The words “shock” and “horror” abound in Wednesday’s Armenian press commentary on the unprecedented terrorist attacks in the United States. One of the newspapers, “Azg,” already looks at their likely implications for the entire world. It writes: “This chain of terrorist acts will have a big impact on the political, economic, psychological and interpersonal relationships in the world. Today will surely mark the start of a global struggle against terrorism, and many pressing problems, both international and local, will require new approaches and solutions.”
The number one domestic news is the murder of Gagik Poghosian, former minister for state revenues and the current head of the government’s oversight service. The killing has once again deepened Armenians’ “sense of insecurity and distrust,” editorializes “Aravot.” The paper suggests that at the heart of Poghosian’s problems with certain government officials and business people was “a very large sum” of money. The boundary between Armenian government officials, entrepreneurs and criminals has grown so “transparent” that anybody standing in their way risks losing his life. Just like the previous contract killings, Poghosian’s murder will never be solved, the paper concludes.
Armenia has lost a “uniquely honest and principled official,” writes an outraged “Hayots Ashkhar.” The paper says the Poghosian-led government service was conducting financial inspections at various government agencies, suspecting them of fraud and embezzlement. “They have made the budget so bankrupt that it is not possible to redress things,” Poghosian told a “Hayots Ashkhar” correspondent recently. In particular, he alleged large-scale financial abuses in the energy sector.

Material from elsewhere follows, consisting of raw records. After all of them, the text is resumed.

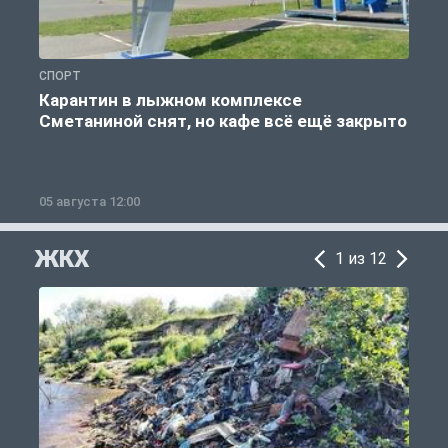
СПОРТ
С
Карантин в лыжном комплексе
Сметаниной снят, но кафе всё ещё закрыто
05 августа 12:00
2
ЖКХ
1 из 12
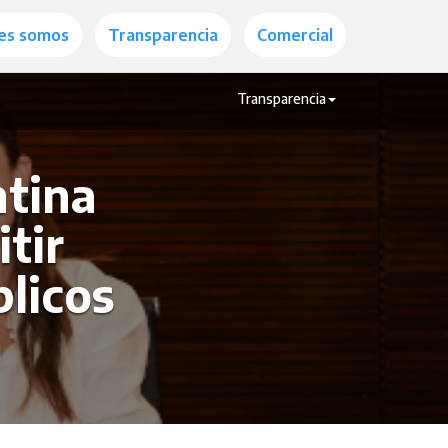
es somos
Transparencia
Comercial
Transparencia
ntina
tir
licos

Commenting on the latest twist in Armenia’s political life, “Haykakan Zhamanak” writes: “The Geghamian-Demirchian-Bazeyan trio in effect does not guarantee Kocharian’s immunity.” The stakes are now very high. The opposition mainly counts on impoverished masses that are desperate to see severe punishment for their rulers. The opposition therefore has no option other than playing the anti-Kocharian card. “So they need Robert Kocharian as an epitome of the public enemy in order to blame [their] failures on him in the future. Hence, the strong reaction [from Kocharian].” The president went on a counteroffensive with the announcement that he will run for president in 2003, forcing the opposition to think about its unity candidate -- something which may well split the anti-government camp.